FAITH MADZINGA
Government’s clean-up campaign has created a sense of responsibility in the mindset of citizens and is drawing Zimbabwe to where it is supposed to be but one clean up day per month may be insufficient due to poor waste management, experts have said.
The clean-up exercise is done on the first Friday of every month.
Lenin Chisaira environmental Director at Advocates 4Earth said one day a month is insufficient especially for towns and cities with “poor waste management systems”.
He said the uptake has mainly been by parastatals rather than ordinary citizens which calls for efforts to scale up mobilisation of citizens.
“I think there is need for involvement of local authorities and civil society in the clean Up Fridays,” Chisaira said.
EMA Environment education and publicity manager Amkela Sidange said the programme has been embraced by the corporate sector, religious grouping and schools.
“…All schools are cleaning up and that is a real deal because remember when we are dealing with school kids we are talking of the future leaders and we are catching them young. When we catch them young like that when they get to the community they will pass on the message to the community,” Sidange said.
She said different sectors are adopting cleaning spaces and corporates are placing bins in several open spaces.

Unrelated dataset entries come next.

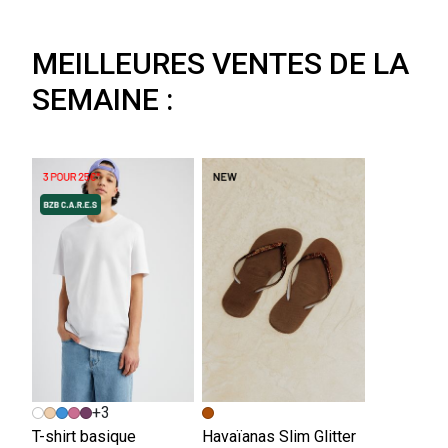
MEILLEURES VENTES DE LA
SEMAINE :
+3
T-shirt basique
Havaïanas Slim Glitter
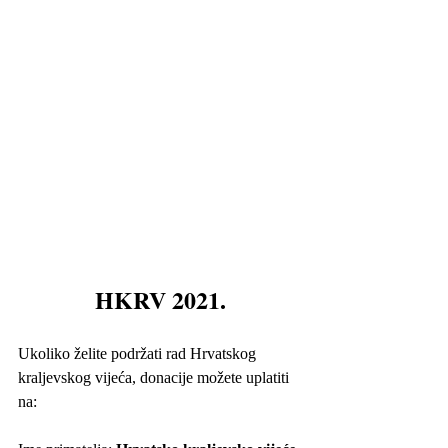
HKRV 2021.
Ukoliko želite podržati rad Hrvatskog 
kraljevskog vijeća, donacije možete uplatiti 
na:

Sidange said there are good steps and “if we keep on moving in that direction I foresee a situation where by the population would have fully embraced the national cleanup campaign”.

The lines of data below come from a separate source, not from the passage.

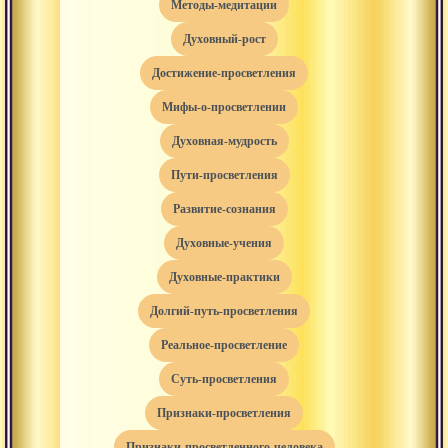
методы-медитации
духовный-рост
достижение-просветления
мифы-о-просветлении
духовная-мудрость
пути-просветления
развитие-сознания
духовные-учения
духовные-практики
долгий-путь-просветления
реальное-просветление
суть-просветления
признаки-просветления
признаки-просветленного-человека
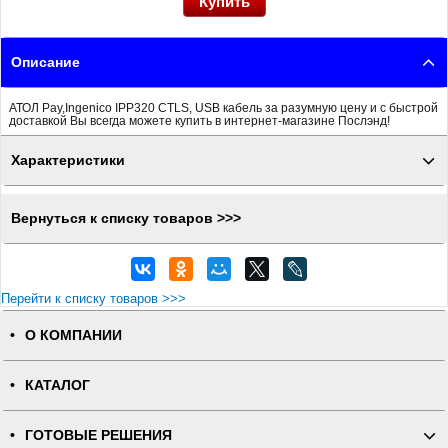
Описание
АТОЛ Pay,Ingenico IPP320 CTLS, USB кабель за разумную цену и с быстрой
доставкой Вы всегда можете купить в интернет-магазине Послэнд!
Характеристики
Вернуться к списку товаров >>>
Перейти к списку товаров >>>
О КОМПАНИИ
КАТАЛОГ
ГОТОВЫЕ РЕШЕНИЯ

“The campaign have no challenges because it is a campaign coming with a declaration from the president and actually gives the whole programme position that citizens are aware of the presidential declaration. Challenges are coming from citizens where by they don’t want to change their behaviour,” she said.
Environmentalist Kundai Ngwenya said the cleanup exercise has shifted people from a corporate phase to a social corporate responsibility programme “so we are actual doing the right thing on an individual note”.
“Remember these corporates have employed people from communities its actually a way of trying to help communities. The campaign has seemed to reach Zimbabwean waste management goal,” Ngwenya said.